Texte fourni:

++++

LE CRIME DE LÈSE-BUDGET N’EXISTE PAS !
EXCLUSIF SENEPLUS - Même si la Haute cour de justice est une juridiction d’exception, les juges ne manqueraient pas de convoquer le principe de l’opportunité de poursuivre Macky Sall pour haute trahison sur la seule base d’une dette sous-évaluée

Honorable député, l’honneur, la réputation et l’avenir de ce pays dépasse Macky et vous dépasse …nous dépassent tous. L’exécutif et le groupe parlementaire Pastef ne doivent pas vous suivre, vous leur faites prendre le risque d’un revers juridique et politique inutile.
Faisons semblant de croire qu’un tel projet n’a pas eu l’aval préalable de sa hiérarchie politique. Le député, M. Guy Marius Sagna, a convoqué ce 11 avril 2025 les dispositions de l’alinéa 1 de l’article 101 de la Constitution de 2001 et la loi 2002-10 modifiée portant loi organique sur la Haute cour de justice, afin de demander la mise en accusation du président Macky Sall, pour des faits susceptibles de relever de la haute trahison dans l’exercice de ses fonctions présidentielles. C’est une accusation très grave, car la haute trahison est un crime.
Ce nouveau « projet » de mise en accusation est malvenu et est voué à un cinglant échec pour des raisons juridiques et démocratiques, et pourrait avoir des incidences politiques mais aussi économiques et sociales très néfastes. L’image du pays et celle des nouvelles autorités pourraient également en être affectées à l’international.
Nous ne sommes pas en Roumanie en 1989 et le président Macky, aussi diabolisé soit-Il, n’est pas un totalitaire autoproclamé « Danube de la pensée » ou « génie des Carpates » et ne s’appelle pas Nicolaë Ceausescu.
Il ne s’appelle pas non plus Nelson Mandela, ni Walter Sisulu. Oui, rappelons-le ! Rappelons que Nelson Mandela, l’un des hommes politiques les plus respectés au monde, et son compagnon de lutte Sisulu, furent condamnés pour haute trahison par une mise en accusation de la part des « maîtres de Pretoria », alors au summum de l’injustice et de la pire politique de développement séparé que l’Afrique et le monde eurent connue. Mais rappelons également que Nelson Mandela finira réhabilité par sa libération après 27 années de prison, un Nobel de la paix et son accession à la présidence de la république sud africaine. Ce projet porte le risque d’un revers judiciaire majeur pour Pastef.

++++

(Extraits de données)
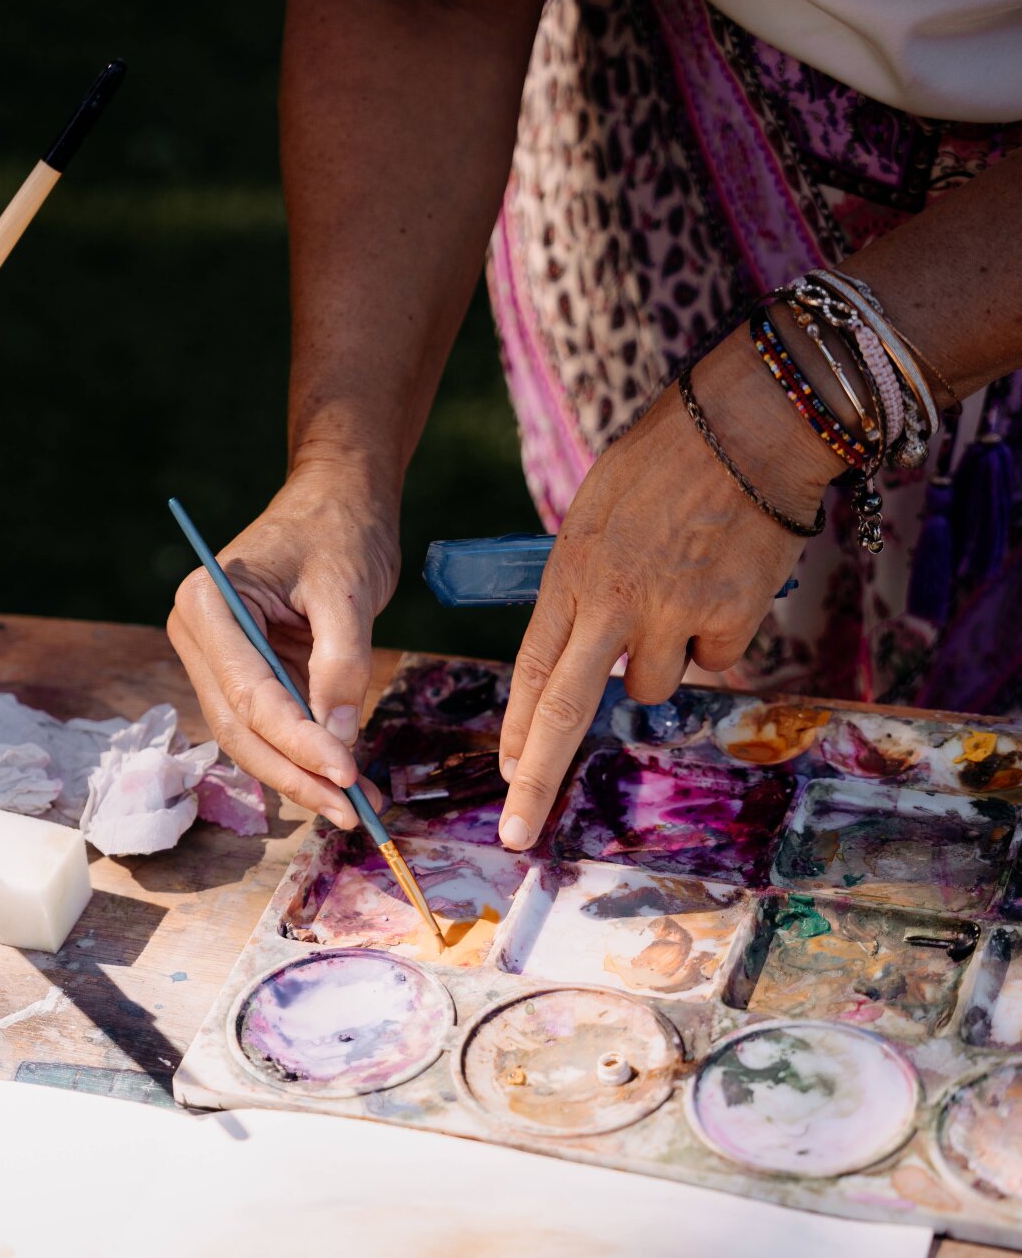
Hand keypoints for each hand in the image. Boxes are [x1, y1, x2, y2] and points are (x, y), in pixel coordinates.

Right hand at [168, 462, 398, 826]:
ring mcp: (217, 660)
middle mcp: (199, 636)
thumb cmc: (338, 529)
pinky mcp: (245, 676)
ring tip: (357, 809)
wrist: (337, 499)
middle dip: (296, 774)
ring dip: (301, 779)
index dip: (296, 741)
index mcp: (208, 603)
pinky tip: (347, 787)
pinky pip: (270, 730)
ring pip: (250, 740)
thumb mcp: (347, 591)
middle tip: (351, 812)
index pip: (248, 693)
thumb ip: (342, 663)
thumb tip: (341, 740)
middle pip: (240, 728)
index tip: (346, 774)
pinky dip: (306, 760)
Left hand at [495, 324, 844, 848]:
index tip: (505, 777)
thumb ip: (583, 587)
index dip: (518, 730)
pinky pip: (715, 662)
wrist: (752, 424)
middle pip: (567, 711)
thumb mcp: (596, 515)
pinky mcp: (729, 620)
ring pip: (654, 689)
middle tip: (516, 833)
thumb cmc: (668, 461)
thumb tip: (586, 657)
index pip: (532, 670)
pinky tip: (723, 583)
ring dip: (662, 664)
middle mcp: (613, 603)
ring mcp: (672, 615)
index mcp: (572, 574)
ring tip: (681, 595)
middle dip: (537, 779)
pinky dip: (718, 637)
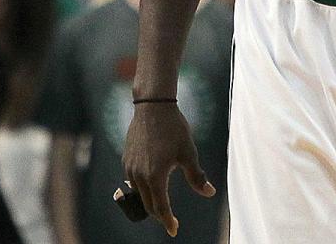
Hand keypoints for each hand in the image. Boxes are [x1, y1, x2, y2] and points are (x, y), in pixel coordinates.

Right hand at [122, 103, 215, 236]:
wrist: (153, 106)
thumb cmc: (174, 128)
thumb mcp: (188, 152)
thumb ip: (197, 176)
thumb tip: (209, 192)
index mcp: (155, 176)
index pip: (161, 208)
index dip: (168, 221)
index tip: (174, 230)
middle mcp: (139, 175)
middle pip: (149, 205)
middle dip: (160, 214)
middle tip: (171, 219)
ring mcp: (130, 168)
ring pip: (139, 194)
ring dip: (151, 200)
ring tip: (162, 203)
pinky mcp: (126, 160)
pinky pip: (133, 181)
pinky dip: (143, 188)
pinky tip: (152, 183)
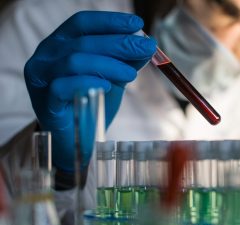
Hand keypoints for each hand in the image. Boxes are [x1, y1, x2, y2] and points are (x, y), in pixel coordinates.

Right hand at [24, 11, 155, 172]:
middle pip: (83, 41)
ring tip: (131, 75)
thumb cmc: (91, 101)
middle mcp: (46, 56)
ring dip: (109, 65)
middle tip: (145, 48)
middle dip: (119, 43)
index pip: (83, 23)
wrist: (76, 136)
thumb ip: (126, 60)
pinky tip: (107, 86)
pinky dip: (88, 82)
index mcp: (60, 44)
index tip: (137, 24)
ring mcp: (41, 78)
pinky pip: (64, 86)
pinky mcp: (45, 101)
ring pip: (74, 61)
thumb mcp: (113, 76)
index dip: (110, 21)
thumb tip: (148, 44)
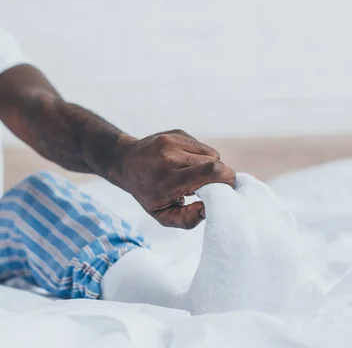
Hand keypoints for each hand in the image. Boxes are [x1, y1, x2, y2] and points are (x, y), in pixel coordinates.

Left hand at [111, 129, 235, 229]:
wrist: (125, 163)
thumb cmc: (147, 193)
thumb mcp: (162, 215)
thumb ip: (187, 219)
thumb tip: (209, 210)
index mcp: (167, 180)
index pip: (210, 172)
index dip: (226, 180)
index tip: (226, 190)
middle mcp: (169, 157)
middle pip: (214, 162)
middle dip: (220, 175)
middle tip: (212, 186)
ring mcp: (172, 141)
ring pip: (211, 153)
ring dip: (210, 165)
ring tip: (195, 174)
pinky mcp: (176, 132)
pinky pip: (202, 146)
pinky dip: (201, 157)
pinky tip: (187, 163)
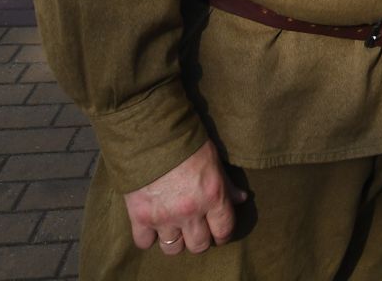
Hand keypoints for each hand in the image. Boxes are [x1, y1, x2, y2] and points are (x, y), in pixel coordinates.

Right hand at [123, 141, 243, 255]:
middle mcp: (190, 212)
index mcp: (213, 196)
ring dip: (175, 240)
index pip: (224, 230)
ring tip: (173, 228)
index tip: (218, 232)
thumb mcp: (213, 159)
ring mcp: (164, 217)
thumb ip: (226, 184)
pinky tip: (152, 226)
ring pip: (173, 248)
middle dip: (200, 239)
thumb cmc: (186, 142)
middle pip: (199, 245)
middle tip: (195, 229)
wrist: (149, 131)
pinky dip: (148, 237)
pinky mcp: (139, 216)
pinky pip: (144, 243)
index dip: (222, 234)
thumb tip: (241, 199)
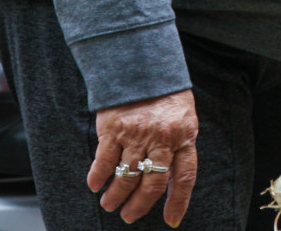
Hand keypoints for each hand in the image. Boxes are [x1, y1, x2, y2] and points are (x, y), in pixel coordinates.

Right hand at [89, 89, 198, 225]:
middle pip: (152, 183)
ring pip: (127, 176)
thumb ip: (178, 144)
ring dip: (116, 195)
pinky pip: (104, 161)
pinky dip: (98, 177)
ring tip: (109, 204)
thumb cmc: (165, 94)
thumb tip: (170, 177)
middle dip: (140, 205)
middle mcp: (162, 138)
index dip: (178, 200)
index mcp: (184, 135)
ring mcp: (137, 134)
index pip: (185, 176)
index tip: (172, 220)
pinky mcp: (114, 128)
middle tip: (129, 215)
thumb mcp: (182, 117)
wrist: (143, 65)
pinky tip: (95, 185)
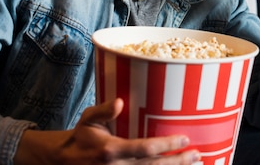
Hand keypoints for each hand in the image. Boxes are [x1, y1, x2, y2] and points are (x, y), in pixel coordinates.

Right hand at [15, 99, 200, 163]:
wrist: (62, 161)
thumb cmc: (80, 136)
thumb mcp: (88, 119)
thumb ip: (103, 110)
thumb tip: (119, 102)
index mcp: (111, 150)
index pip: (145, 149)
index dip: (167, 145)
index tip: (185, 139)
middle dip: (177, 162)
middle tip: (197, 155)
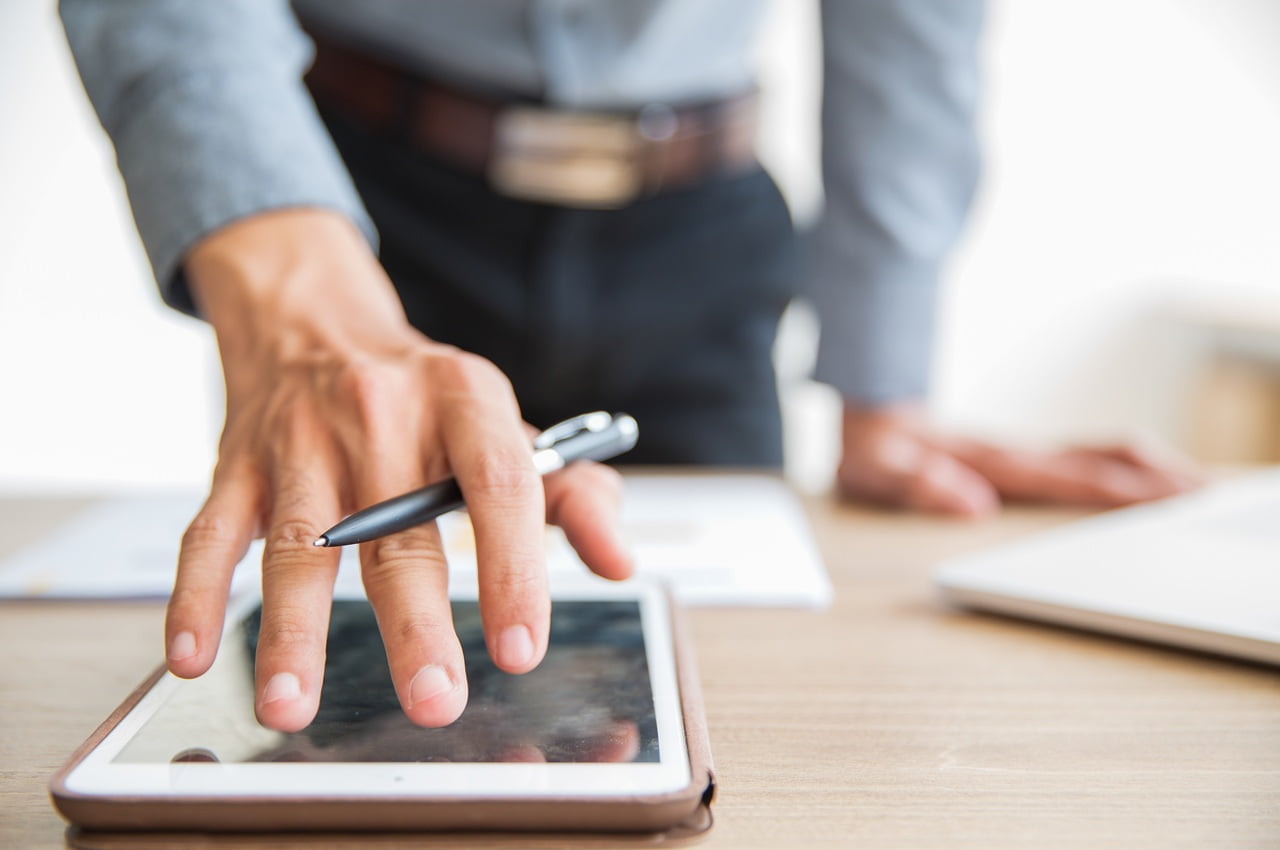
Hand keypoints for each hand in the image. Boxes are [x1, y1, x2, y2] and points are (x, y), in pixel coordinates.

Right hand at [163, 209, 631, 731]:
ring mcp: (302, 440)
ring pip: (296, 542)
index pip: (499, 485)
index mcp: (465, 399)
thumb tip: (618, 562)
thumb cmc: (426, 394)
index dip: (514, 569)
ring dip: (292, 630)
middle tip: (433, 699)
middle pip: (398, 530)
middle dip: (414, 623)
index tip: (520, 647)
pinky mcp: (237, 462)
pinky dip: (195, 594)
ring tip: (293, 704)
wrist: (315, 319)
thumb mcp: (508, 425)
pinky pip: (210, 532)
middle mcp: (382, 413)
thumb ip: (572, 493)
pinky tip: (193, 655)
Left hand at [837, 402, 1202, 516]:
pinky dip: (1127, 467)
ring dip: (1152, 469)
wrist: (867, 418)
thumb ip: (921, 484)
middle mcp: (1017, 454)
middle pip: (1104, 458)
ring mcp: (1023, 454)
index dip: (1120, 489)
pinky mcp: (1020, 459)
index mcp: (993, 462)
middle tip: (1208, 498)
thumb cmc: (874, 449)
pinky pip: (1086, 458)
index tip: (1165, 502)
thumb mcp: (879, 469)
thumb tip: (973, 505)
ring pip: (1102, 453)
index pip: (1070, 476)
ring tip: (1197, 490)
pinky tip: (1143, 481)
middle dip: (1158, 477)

++++

Consigne:
Continuez le texte sur le projet de mise en accusation de Macky Sall pour haute trahison, juste après sa dernière phrase.

Réponse attendue:
L’impertinence juridique du projet de liquidation du président Sall
Selon plusieurs spécialistes et parlementaires crédibles, la proposition de M. Guy Marius Sagna devait, aux termes de l’article 91, être présentée par une des commissions de l’Assemblée nationale au risque d’irrecevabilité. Elle pourrait donc être mort-né.
Mais Pastef étant ultra majoritaire à l'Assemblée nationale, pourrait, s’il porte « le projet » de l’hyperactif député, par le mécanisme de l’interprétation, ou un autre jeu de passe-passe dont lui seul a le secret, déclarer le projet de M. Sagna recevable.
On passerait alors à l’étape de l’instruction. Durant cette phase, le texte passerait inéluctablement par les filtres impartiaux des juges professionnels qui se feront le plaisir de le passer au scanner du corpus pénal, bien plus précis et plus rigoureux que le cocktail de généralités aussi ambiguës qu’imprécises qui héberge cette notion pourtant constitutionnelle, mais dépassée.
La « haute trahison » est une notion malaisante pour les juristes modernes. Elle fait partie de ces dispositions-fantômes qui hantent les textes codifiés des procédures judiciaires au 21e siècle. Elle ne fait plus recette depuis la fin des monarchies et des dictatures. Elle sera un casse-tête chinois pour nos magistrats qui seront face à un manque criant de précédents et d’un vide jurisprudentiel. Et même en allant à la recherche de bois mort dans les lointaines forêts du droit comparé, leur mémoire ne rapporteraient que quelques fagots qui ne leur permettraient pas de poursuivre ou de se forger une intime conviction.
La haute trahison n’est même pas reconnue pas la CPI, parce qu’elle est obsolète et « remplacée » par des infractions plus précises et plus facilement documentées comme le génocide, le crime contre l’humanité, le crime de guerre et les crimes d’agression.
En effet, la « haute trahison » est morte, victime de la démocratie et de l’État de droit. Même si la Haute cour de justice est une juridiction d’exception, les juges ne manqueraient pas de convoquer le principe de l’opportunité de poursuivre l’ex-président Macky Sall pour haute trahison sur la seule base d’une dette sous-évaluée.
De l’opportunité de la poursuite du président Macky Sall devant la Haute cour de justice
La procédure de la Haute cour de justice est dérogatoire du droit commun, du moins en certaines de ses dispositions mais le juge professionnel ne se privera pas de passer le « projet » de M. Sagna au tamis de ce grand principe.
La haute trahison est une notion vague. Le juge judiciaire aime « travailler » le Droit promu Science juridique de la façon la plus …scientifique possible. Le principe de l’opportunité de la poursuite lui impose de s’assurer de détenir les éléments probants et factuels des poursuites dont il est le seul maître.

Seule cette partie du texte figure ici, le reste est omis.